Of course there is no legal recourse for that. But that isn't even what happened here. Assange, who is NOT A U.S. citizen, received U.S. material and published said material while outside of the U.S. If he hacked a computer while in Sweden that was at Langley then you have a case. He didn't do that. What we have is globalist-communist over reach by the hegemonic U.S. government. As a U.S. citizen I find that disturbing.
I don't know that we had any authority in terms of law enforcement. We did what we did with our military. We did have legal authority to get al-Alawki as a U.S. citizen while in Yemen but then we just droned him and a few weeks later his 15 year old U.S. citizen son. Proud are you middleview?
1. The Assange case will be tried in a US civil court. They will certainly have to prove that his involvement in the theft of those documents was only as the recipient of them. If he conspired with the source to help him extract those documents, therefore making him complicit in the crime...than what say you, counselor?
2. It was the CIA that conducted the strike...not the military.

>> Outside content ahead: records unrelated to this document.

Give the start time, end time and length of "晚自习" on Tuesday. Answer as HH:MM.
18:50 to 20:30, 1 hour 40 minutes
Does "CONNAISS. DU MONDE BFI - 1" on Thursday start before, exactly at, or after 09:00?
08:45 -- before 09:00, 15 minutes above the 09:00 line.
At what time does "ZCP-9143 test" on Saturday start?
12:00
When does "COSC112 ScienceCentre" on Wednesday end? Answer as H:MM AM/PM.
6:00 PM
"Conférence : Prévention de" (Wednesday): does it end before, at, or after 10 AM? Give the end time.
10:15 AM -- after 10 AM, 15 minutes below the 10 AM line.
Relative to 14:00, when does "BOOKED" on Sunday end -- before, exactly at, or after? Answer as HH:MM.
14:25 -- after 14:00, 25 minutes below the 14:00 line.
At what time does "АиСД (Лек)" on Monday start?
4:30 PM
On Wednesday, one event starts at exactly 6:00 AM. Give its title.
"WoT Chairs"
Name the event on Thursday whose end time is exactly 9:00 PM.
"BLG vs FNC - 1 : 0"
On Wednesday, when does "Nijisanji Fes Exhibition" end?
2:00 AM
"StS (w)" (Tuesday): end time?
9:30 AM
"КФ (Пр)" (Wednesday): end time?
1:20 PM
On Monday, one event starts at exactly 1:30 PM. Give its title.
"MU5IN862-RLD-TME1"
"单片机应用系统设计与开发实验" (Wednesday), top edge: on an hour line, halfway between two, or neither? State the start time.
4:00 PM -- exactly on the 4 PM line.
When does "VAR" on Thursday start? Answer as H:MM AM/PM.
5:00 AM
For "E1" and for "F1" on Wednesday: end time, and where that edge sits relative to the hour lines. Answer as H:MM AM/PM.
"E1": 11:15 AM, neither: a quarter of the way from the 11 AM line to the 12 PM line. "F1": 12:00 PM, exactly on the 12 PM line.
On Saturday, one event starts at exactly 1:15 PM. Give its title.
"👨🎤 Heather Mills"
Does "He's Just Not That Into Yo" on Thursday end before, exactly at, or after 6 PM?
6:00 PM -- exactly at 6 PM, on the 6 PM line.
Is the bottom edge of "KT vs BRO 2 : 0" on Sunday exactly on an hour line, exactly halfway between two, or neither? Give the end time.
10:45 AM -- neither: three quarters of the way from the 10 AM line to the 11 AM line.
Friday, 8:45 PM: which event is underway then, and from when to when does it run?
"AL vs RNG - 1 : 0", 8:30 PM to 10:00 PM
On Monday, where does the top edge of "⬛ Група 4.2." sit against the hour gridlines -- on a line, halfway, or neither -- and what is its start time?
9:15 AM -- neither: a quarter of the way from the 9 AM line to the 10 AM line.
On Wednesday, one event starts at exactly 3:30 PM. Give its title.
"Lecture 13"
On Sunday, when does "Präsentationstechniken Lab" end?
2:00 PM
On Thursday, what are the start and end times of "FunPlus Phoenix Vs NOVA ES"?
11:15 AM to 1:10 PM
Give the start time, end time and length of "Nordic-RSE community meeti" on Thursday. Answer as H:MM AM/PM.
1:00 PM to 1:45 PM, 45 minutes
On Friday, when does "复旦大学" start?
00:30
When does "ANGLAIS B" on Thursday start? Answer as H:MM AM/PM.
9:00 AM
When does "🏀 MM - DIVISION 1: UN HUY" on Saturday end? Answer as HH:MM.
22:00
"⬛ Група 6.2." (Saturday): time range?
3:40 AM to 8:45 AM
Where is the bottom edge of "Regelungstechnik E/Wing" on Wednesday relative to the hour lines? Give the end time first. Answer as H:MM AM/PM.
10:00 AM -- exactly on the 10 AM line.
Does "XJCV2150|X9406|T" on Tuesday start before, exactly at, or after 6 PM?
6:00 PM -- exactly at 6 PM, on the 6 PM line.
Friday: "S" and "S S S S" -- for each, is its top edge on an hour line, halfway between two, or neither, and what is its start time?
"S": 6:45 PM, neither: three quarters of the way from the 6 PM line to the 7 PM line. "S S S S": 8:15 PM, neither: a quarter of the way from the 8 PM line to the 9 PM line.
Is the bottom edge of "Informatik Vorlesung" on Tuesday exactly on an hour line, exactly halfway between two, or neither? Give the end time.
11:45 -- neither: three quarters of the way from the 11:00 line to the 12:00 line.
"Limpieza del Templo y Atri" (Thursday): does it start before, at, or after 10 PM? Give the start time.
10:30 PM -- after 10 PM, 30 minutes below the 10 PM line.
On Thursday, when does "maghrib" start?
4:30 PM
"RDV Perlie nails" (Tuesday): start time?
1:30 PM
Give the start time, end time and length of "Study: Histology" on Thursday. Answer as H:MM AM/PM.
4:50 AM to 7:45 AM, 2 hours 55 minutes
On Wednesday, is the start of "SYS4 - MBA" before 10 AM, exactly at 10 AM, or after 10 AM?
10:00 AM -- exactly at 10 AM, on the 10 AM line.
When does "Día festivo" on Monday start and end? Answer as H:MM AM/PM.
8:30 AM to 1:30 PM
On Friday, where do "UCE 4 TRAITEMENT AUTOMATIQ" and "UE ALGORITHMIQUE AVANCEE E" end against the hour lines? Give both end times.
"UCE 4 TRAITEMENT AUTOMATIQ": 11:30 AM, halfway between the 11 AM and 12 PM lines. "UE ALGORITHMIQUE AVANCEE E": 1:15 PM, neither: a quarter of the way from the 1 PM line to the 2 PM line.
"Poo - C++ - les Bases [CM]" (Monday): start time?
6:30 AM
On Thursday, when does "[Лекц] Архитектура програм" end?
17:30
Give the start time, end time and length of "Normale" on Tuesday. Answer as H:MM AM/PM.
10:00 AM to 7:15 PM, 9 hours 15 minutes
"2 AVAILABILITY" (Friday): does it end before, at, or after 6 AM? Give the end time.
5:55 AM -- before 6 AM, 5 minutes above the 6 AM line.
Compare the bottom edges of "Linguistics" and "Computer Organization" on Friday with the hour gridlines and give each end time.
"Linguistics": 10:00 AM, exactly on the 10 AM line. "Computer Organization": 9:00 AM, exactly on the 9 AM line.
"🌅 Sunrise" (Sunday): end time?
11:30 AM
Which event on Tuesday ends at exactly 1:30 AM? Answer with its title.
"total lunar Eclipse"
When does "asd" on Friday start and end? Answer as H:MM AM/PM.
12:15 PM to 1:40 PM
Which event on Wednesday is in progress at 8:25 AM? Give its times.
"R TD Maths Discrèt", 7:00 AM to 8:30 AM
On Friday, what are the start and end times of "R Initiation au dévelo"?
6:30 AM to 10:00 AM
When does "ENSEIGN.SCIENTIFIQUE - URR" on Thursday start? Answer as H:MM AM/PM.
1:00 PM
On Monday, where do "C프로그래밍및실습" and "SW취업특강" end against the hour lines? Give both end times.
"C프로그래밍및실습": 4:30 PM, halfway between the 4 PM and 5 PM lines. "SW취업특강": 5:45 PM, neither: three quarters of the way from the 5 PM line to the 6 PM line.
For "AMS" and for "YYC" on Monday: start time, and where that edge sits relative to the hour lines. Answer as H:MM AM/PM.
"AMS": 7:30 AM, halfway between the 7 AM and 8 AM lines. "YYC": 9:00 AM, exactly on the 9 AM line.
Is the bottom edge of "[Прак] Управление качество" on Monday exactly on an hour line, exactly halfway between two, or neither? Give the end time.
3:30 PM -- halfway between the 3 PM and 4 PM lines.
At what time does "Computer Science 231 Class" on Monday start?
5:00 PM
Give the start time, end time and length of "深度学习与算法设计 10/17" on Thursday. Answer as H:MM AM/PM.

Yes, we droned Awalaki...because he'd participated in a crime attempting to murder the passengers of a plane bound for the US. He was in an area of the world without a functioning legal system. We had no reasonable means of taking him into custody. His son was killed because he was in an SUV with a bunch of Al Qaeda fighters. He should have taken public transportation.
There have been several accounts of Abdulrahman al-Awlaki's death. One is that he was having dinner at some restaurant, another is that he was in an SUV...all say he was with Samir Kahn and five other Al Qaeda fighters.